-- start Text shown --

HN Theater @HNTheaterMonth

The best talks and videos of Hacker News.

Hacker News Comments on
Computer program that learns to play classic NES games

suckerpinch · Youtube · 29 HN points · 23 HN comments
HN Theater has aggregated all Hacker News stories and comments that mention suckerpinch's video "Computer program that learns to play classic NES games".
Youtube Summary
This is an explanation and demo of software I wrote that learns how to play a Nintendo Entertainment System game and then automatically plays it. This is real.

Research paper published in SIGBOVIK 2013: "The first level of Super Mario Bros. is easy with lexicographic ordering a and time travel ...after that it gets a little tricky."
http://tom7.org/mario/mario.pdf

Follow-up video with more games: http://www.youtube.com/watch?v=YGJHR9Ovszs
And episode 3: http://www.youtube.com/watch?v=Q-WgQcnessA

For more info and source code, see: http://tom7.org/mario/
HN Theater Rankings

Hacker News Stories and Comments

All the comments and stories posted to Hacker News that reference this video.
tom7 is awesome. He made an awesome and hilarious video years ago about his SIGBOVIK paper/research on AI playing NES: https://www.youtube.com/watch?v=xOCurBYI_gY
There was an AI created the absolutely brilliant Tom7 on on his YouTube channel 'SuckerPinch' on April 1, 2013 that paused a game of Tetris instead of losing. In my opinion, Tom doesn't get enough credit for his work. He released his AI a full 8+ months before DeepMind released their Atari playing AI.

Watch the whole thing, it's delightful. The AI pauses Tetris right before it loses at around 16mins into the video.

https://www.youtube.com/watch?v=xOCurBYI_gY

I also recommend his other videos. Brilliant guy.

Edit: Here's the paper http://tom7.org/mario/mario.pdf

etrain
Tom7’s sigbovik submissions are true works of art. https://www.cs.cmu.edu/~tom7/mario/mario.pdf
UncleMeat
My personal favorite is the compiler that uses only the printable bytes.
Jun 03, 2018 · onli on Reverse-emulating the NES
I'm not sure many people can pull this off. The author here was also great in his presentation about automated NES playing, https://www.youtube.com/watch?v=xOCurBYI_gY. You don't see often academics & hacker work that is also combined with the right amount of humor. He even 3Dified the original Zelda!

-- end Text shown --
-- start Record set --

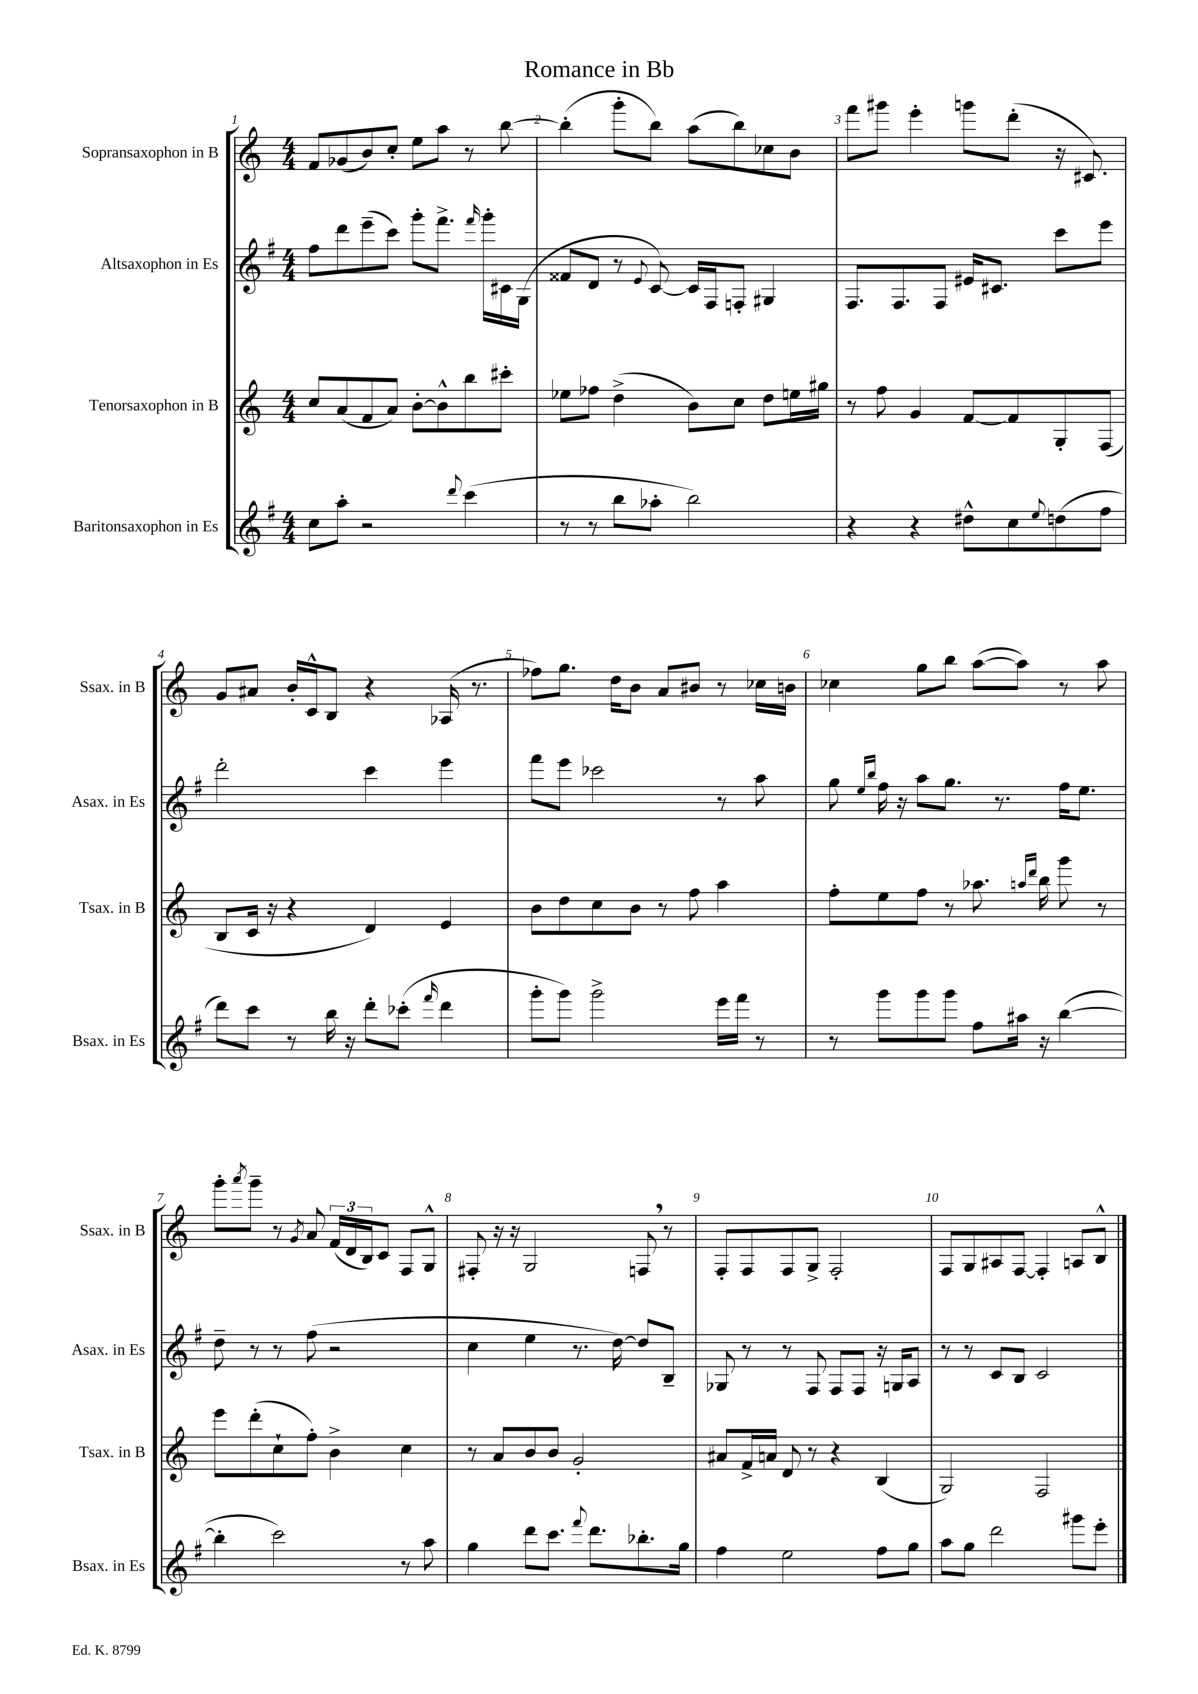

**kern	**kern	**kern	**kern
*staff4	*staff3	*staff2	*staff1
*clefG2	*clefG2	*clefG2	*clefG2
*k[f#]	*k[]	*k[f#]	*k[]
*M4/4	*M4/4	*M4/4	*M4/4
8cc	8cc	8ff#	8f
8aa'	(8a	8ddd	(8g-
2r	8f	(8eee~	8b)
.	8a)	8ccc)	8cc'
.	[8b'	8ggg'	8ee
.	8b^^]	8.fff#^	8aa
8qqddd	.	.	.
(4ccc	8bb	.	8r
.	.	16qqfff#	.
.	.	16ggg'	.
.	8ccc#'	16c#	[8bb
.	.	(16G	.
=	=	=	=
8r	8ee-	8f##	(4bb']
8r	8ff-	8d	.
8bb	(4dd^	8r	8ggg'
.	.	8qqe	.
8aa-'	.	[8c)	8bb)
2bb)	8b)	16c]	(8aa
.	.	16F#	.
.	8cc	8F'	8bb)
.	8dd	4G#	8cc-
.	16ee	.	8b
.	16gg#	.	.
=	=	=	=
4r	8r	8.F#	8fff
.	8ff	.	8ggg#
.	.	8.F#	.
4r	4g	.	4eee'
.	.	8F#	.
8dd#^^	[8f	16e#	8ggg
.	.	8.c#	.
8cc	8f]	.	(8ddd'
8qqee	.	.	.
(8dd	8G'	8ccc	16r
.	.	.	8.c#)
8ff#	(8F	8eee	.
=	=	=	=
8ddd)	8B	2ddd'	8g
8ccc	16c	.	8a#
.	16r	.	.
8r	4r	.	16b'
.	.	.	16c^^
16bb	.	.	8B
16r	.	.	.
8ddd'	4d)	4ccc	4r
(8ccc-'	.	.	.
16qqfff#	.	.	.
4ddd	4e	4eee	(16A-
.	.	.	8.r
=	=	=	=
8ggg'	8b	8fff#	8ff-)
8ggg)	8dd	8eee	8.gg
2ggg^	8cc	2ccc-	.
.	.	.	16dd
.	8b	.	8b
.	8r	.	8a
.	8ff	.	8b#
16eee	4aa	8r	8r
16fff#	.	.	.
8r	.	8aa	16cc-
.	.	.	16b
=	=	=	=
8r	8ff'	8gg	4cc-
.	.	16qqee	.
.	.	16qqbb	.
8ggg	8ee	16ff#	.
.	.	16r	.
8ggg	8ff	8aa	8gg
8ggg	8r	8.gg	8bb
8ff#	8.aa-	.	([8aa
.	.	8.r	.
16aa#	.	.	8aa])
.	16qqaa	.	.
.	16qqddd	.	.
16r	16bb	.	.
([4bb	8ggg	16ff#	8r
.	.	8.ee	.
.	8r	.	8aa
=	=	=	=
4bb']	8eee	8dd~	8ggg'
.	.	.	8qaaa
.	(8ddd'	8r	8ggg~
2ccc)	8cc`	8r	8r
.	.	.	8qg
.	8ff')	(8ff#	8a
.	4b^	2r	(24f
.	.	.	24d
.	.	.	24B)
.	.	.	8c
8r	4cc	.	8F
8aa	.	.	8G^^
=	=	=	=
4gg	8r	4cc	8F#'
.	8a	.	16r
.	.	.	16r
8ddd	8b	4ee	2G
8.ccc	8b	.	.
.	2g'	8.r	.
8qqfff#	.	.	.
8.ddd	.	.	.
.	.	[16dd)	.
8.bb-'	.	8dd]	8F
.	.	8B~	8r
16gg	.	.	.
=	=	=	=
4ff#	8a#	8G-	8F'
.	16f^	8r	8F
.	16a	.	.
2ee	8d	8r	8F
.	8r	8F#	8G^
.	4r	8F#	2F'
.	.	8F#	.
8ff#	(4B	16r	.
.	.	16G	.
8gg	.	8A	.
=	=	=	=
8aa	2G)	8r	8F
8gg	.	8r	8G
2ddd	.	8c	8A#
.	.	8B	[8F
.	2F	2c	4F']
8ggg#	.	.	8A
8eee'	.	.	8B^^
==	==	==	==
*-	*-	*-	*-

-- end Record set --

[Required work]
a - According to the Hacker News page on the NES-playing program, where was the research paper about it published?
b - Sum up the Hacker News page on the NES-playing program in two sentences.
c - Carry on the Hacker News comment page about the NES-playing program from where it stops.

[Expected answers]
a - In SIGBOVIK 2013.

b - The page gathers Hacker News stories and comments that mention suckerpinch's video about software that learns to play a Nintendo Entertainment System game and then plays it automatically, along with links to the SIGBOVIK 2013 paper, follow-up videos and source code. Commenters praise the author's work and humor, noting that the AI pauses Tetris right before losing and that it was released more than eight months before DeepMind's Atari-playing AI.

c -
This reminds me of AI research using NES Games. The AI eventually became proficient at completing Mario levels, and along the way it discovered novel strategies for survival, obtaining points, and finishing levels.

> Check out this timestamp to watch the machine "cheat": https://youtu.be/xOCurBYI_gY?t=9m55s

> Researcher's site about the project: http://www.cs.cmu.edu/~tom7/mario/

> The Paper: The First Level of Super Mario Bros. is Easy with Lexicographic Orderings and Time Travel...after that it gets a little tricky.: http://www.cs.cmu.edu/~tom7/mario/mario.pdf

iforgotpassword
This guy. One of my favorite YouTube channels. Releases something like once a year but oh boy, worth the wait. Check it out if you're a nerd and like creative/useless stuff. ;)
atldev
Well worth the watch. His quote when the AI pauses the game is gold!
ballenf
Speaking of easy, I spent many an hour playing that Qbert version on Atari and a decent number of quarters spent on the arcade version.

The atari version even on the hard setting was almost fatally dumbed down to be mindless. The enemies were just way dumber than in the arcade version. The game really didn't even feel like Qbert.

With just a little practice, one could play on a single life for as long as desired. Similar to Asteroids on Atari.

pbhjpbhj
Lol, that Youtube video, at the end the AI pauses the game of Tetris forever so as not to lose.
Sohcahtoa82
I'd call it the first example of AI rage-quitting.
dpflan
Agreed, that may be the cleverest thing the AI did.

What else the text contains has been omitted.